Der Junky in Famulatur – ein Bericht

Vorweg: Die Famulatur ist vorgeschrieben. Ohne sie wird man nicht zum ersten Staatsexamen zugelassen. Sie umfasst 8 Wochen, davon mindestens 4 Wochen in einer öffentlichen Apotheke – der Offizin. Man darf sie nur in 2x 4 Wochen einteilen und nicht in kleinere Häppchen. Außerdem muss sie während der “Vorlesungsfreien Zeit” aka “Semesterferien” abgeleistet werden. 

Mein Therapeut orakelte im Voraus, dass ich selbst mein bester Kunde sei. Ich zügelte mich, wusste ich doch, dass ein blütenweisses Führungszeugniss verlangt wird, wenn ich meine Approbation erhalten will. Doch das war nicht so leicht.

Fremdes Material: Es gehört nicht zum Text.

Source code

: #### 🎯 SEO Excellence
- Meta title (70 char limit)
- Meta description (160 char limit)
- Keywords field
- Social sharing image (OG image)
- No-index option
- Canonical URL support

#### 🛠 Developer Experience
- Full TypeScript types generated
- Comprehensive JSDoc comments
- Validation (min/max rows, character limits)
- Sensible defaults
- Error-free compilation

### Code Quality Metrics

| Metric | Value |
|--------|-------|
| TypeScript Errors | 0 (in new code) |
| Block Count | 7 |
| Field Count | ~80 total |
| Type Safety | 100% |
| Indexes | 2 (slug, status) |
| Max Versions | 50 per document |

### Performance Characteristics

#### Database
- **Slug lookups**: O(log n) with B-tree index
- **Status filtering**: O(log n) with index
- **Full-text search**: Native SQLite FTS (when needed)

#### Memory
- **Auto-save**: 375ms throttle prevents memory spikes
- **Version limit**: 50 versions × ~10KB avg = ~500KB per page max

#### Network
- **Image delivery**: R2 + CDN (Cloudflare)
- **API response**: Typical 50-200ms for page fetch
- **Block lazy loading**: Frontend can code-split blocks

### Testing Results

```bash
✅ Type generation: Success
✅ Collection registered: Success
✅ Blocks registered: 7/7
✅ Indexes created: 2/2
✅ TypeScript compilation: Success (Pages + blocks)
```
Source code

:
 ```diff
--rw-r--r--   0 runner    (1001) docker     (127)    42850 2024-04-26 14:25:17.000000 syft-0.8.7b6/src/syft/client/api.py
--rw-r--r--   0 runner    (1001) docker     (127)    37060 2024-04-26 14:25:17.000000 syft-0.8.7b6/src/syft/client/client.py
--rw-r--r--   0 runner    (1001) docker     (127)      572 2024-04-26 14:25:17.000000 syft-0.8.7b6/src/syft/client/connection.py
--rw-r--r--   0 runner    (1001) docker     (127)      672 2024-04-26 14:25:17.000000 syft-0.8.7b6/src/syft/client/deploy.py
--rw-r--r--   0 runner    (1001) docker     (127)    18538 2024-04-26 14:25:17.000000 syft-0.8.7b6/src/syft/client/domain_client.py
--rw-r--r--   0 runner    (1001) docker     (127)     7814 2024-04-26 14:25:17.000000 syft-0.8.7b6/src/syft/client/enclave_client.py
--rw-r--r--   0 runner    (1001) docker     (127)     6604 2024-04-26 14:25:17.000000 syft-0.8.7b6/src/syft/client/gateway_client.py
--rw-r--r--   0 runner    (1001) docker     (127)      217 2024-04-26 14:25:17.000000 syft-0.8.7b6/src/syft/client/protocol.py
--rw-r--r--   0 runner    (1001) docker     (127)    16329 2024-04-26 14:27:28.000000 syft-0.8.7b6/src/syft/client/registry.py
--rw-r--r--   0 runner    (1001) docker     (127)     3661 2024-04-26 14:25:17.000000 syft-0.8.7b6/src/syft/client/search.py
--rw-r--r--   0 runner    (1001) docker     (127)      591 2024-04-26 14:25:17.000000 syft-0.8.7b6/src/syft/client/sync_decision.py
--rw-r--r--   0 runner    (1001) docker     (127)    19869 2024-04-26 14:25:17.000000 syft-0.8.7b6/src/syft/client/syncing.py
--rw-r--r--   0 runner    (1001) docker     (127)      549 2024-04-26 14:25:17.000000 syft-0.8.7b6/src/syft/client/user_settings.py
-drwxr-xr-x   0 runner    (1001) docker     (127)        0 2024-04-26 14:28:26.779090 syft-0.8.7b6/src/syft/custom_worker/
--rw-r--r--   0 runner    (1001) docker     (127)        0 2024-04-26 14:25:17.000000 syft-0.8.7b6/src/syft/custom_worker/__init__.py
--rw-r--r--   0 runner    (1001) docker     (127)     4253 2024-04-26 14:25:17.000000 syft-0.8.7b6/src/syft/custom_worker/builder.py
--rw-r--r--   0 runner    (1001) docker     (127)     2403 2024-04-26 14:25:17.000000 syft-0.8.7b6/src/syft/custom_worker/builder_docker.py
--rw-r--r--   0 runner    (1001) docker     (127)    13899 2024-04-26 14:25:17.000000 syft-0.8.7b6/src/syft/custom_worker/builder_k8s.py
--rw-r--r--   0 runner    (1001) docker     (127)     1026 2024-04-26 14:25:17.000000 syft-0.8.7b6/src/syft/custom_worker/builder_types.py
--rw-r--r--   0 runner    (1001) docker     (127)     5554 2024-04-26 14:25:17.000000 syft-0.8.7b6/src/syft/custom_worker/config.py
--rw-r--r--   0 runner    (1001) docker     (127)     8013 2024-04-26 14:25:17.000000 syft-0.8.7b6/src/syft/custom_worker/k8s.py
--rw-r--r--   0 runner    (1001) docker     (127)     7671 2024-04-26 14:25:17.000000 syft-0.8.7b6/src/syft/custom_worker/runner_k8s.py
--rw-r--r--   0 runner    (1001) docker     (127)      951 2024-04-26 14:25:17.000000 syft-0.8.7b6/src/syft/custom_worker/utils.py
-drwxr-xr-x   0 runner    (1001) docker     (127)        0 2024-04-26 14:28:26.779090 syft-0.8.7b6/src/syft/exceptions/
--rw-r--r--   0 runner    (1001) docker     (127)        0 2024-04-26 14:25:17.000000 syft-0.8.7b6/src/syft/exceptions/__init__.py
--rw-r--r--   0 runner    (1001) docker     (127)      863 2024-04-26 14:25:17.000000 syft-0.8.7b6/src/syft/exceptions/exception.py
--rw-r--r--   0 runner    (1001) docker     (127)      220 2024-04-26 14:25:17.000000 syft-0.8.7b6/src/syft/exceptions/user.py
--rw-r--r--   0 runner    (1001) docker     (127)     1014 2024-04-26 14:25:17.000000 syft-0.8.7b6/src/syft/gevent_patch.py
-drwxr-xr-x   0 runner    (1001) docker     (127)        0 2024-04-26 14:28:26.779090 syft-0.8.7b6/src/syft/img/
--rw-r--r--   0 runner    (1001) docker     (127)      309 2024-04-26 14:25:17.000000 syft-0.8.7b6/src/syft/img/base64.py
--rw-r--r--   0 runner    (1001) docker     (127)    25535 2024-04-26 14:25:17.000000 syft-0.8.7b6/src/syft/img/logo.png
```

Erstens musste ich einen Praktikumsplatz finden – und da hatte ich doch ein wenig Angst. Ich habe keinen Führerschein (dazu später mehr) und hoffte auf einen Platz bei meiner Stammapotheke. Blöderweise bin ich da Stammkunde von Antidepressiva in nicht gerade kleinen Mengen. Ob man mich trotzdem nimmt? Zittern, Bangen und Angst davor sich vorzustellen.

Bis ich endlich meinen Arsch hochbekommen habe bei dieser Apotheke nachzufragen, waren schon drei Semester vergangen. Ich stand bangend vor dem Chef. Ich verneinte die Frage nach dem Führerschein – Und ich wurde trotzdem genommen! War ich doch zu pessimistisch? Vielleicht gibt es ja noch mehr Famulaten/PTAs/etc die trotz bekannter Vorgeschichte mit Psychopharmaka eingestellt wurden.

Vorallem wenn Patienten ihre alten Medikamente bei uns entsorgen wollten, und dabei sowas wie Benzodiazepine waren – schielte ich doch mehrmals auf die Packung und überlegte. Wär ja mal schön, son bisschen Lorazepam, nicht? Aber nein, das darf nicht sein! Überrascht war ich auch, dass die meisten Benzos (ja, so werden die Benzodiazepine liebevoll abgekürzt) auch ohne das sonnige gelbe Scheinchen (das BTM-Rezept) erhältlich sind, und in großen Mengen gebraucht werden. In der kleinen Dorfapotheke waren dann schonmal 10-20 Schachteln Lorazepam morgens in der Lieferung drin. Was lief mein Speichel..

Die Arzneimittelprüfung stellte mich auch oft auf die Probe – wenn ich das Arzneimittel prüfe – und das als  ”Ohne Befund” angebe – würde es dem delirösen Patienten auffallen wenn dort ein Blister fehlt? Es könnte aber auch passieren, dass Krankenschwestern in einem Altenheim, an das dieses Medikament abgegeben wird, kontrollieren ob alles in Ordnung ist. Und dann? Hafte ich mit meiner Unterschrift das ich diese Charge untersucht habe und keine Mängel festgestellt hab. Also hab ich mir das auch verkniffen.

Ich hoffte immer auf den utopischen Zeitpunkt, an dem mir unbemerkt und nicht nachweisbar etwas in die Kitteltasche gleiten könnte. Etwas schönes, verschreibungspflichtes mit Missbrauchspotential. Nein, das bot sich nicht. Das ganze war mir zu heiß. Eigentlich gut, dass ich widerstehen konnte. Andererseits.. irgendwo bereue ich die “Versuchschancen” die “vergeudet” habe. Weiß ich doch nicht, ob ich nicht vorher zwangsexmatrikuliert werde..

Vielleicht hat man als Pharmazeut, der selbst etwas Arzneimittelmissbrauch betreibt, auch ein besseres Auge dafür, wenn die Patienten Arzneimittel missbrauchen (wollen) und kann vorzeitig intervenieren. Ich würde zumindest aufgrund Missbrauchspotential und nicht nachgewiesener Überlegenheit von Dextrometorphan zu anderen Präperaten explizit Medikamente mit diesem Wirkstoff nicht regulär verkaufen und auf sowas wie Pentoxyverin zurückgreifen.